◆ **AIM OF THE EXERCISE**: From the property investment article below, set down word for word everything from "In this article, I" down to "is this so?".

◆ **EXTRACTED TEXT**:
------------------------------------

Rental income may not be enough to service property loans, warns MAS

16, December 2016 by Wilfred Ling 1 Comment

property"In particular, before investing in property, investors should be aware that rising vacancy rates, declining rentals and impending interest rate increases mean that they may not always be able to rely on rental income to service their investment property loans.", noted MAS in its latest Financial Stability Review.

Source: http://www.straitstimes.com/business/economy/mas-cautions-property-investors-as-risks-emerge

In this article, I will briefly provide some tips on property purchases.

Do not listen to the advice of others blindly

I know of an individual who listened to his property agent to buy many properties for investments. These purchases were highly leveraged.  The individual did not do her own calculation and planning but followed the advice of her property agent blindly. Her financial situation is now so bad that any fresh graduate’s financial situation is better off than her. She lost all her properties, sold them at massive losses and owe the bank a mountain of debt.

Hence, do not listen to the advice of others blindly. They can be your friends, relatives, property agents or even your spouse.

It is possible to make a lost despite buying at the bottom

The Edge reported that a property seller lost $111,000 despite buying it near the bottom of the market. Why is this so?

------------------------------------

◆ **RECORDED INFORMATION**:
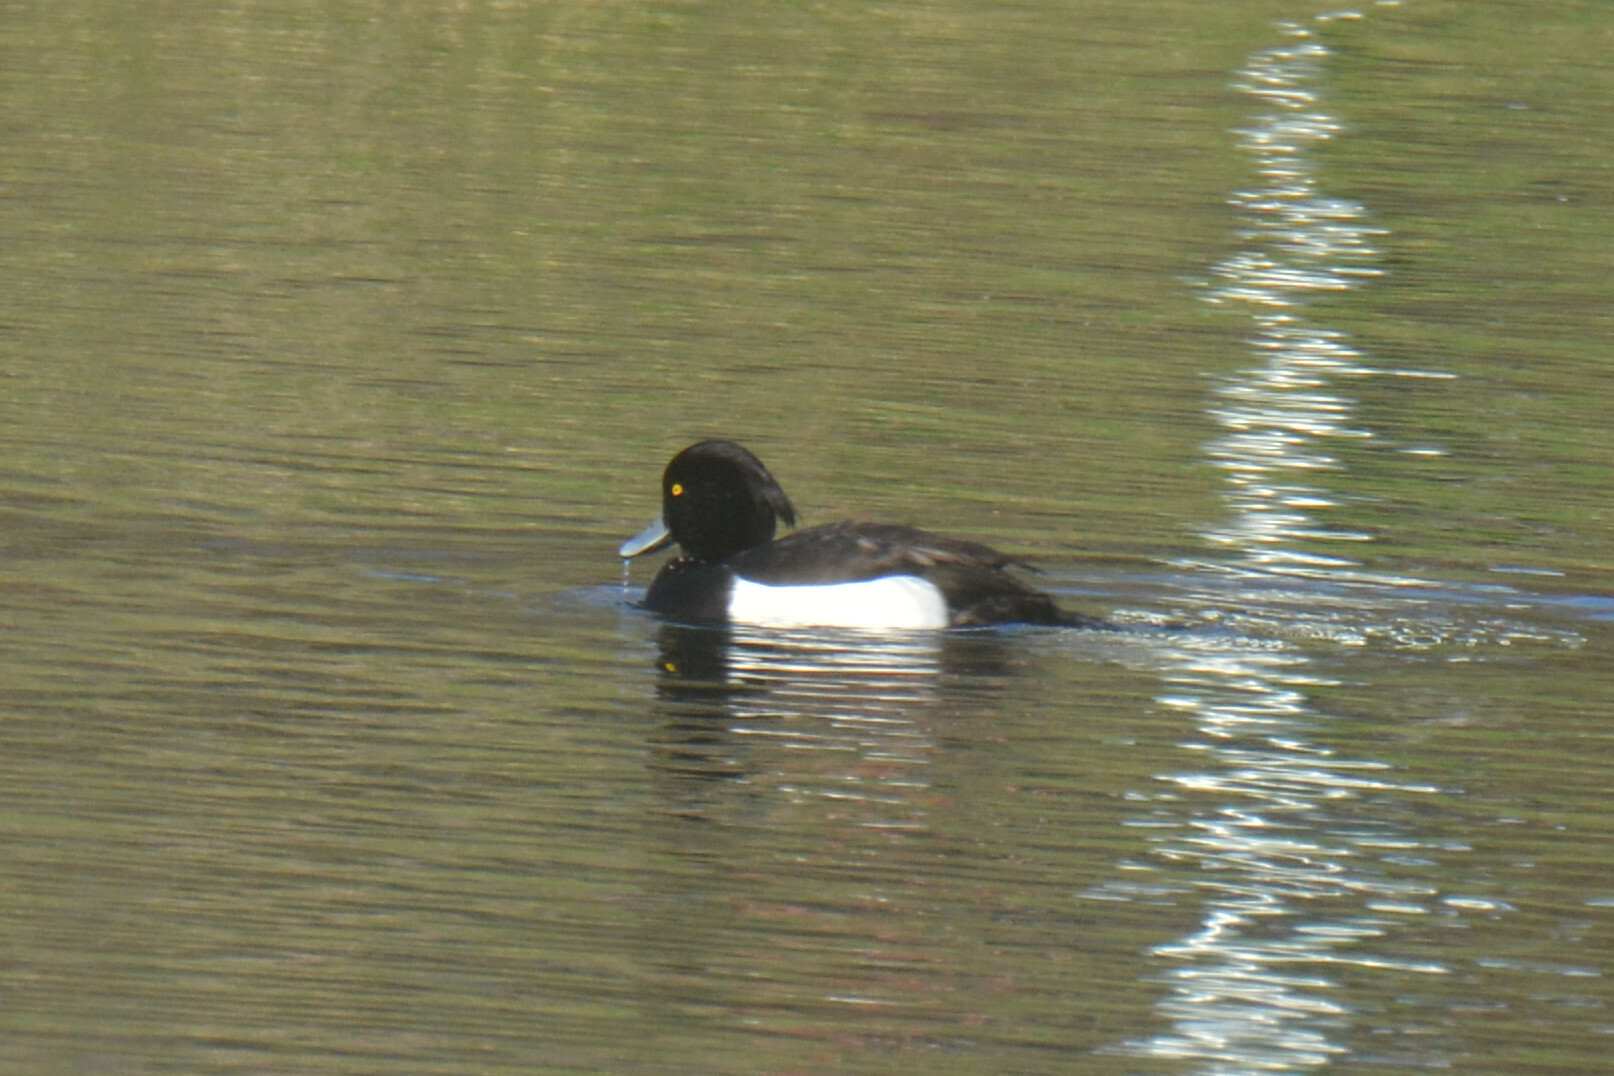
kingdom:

------------------------------------

◆ **REPLY**:
In this article, I will briefly provide some tips on property purchases.

Do not listen to the advice of others blindly

I know of an individual who listened to his property agent to buy many properties for investments. These purchases were highly leveraged.  The individual did not do her own calculation and planning but followed the advice of her property agent blindly. Her financial situation is now so bad that any fresh graduate’s financial situation is better off than her. She lost all her properties, sold them at massive losses and owe the bank a mountain of debt.

Hence, do not listen to the advice of others blindly. They can be your friends, relatives, property agents or even your spouse.

It is possible to make a lost despite buying at the bottom

The Edge reported that a property seller lost $111,000 despite buying it near the bottom of the market. Why is this so?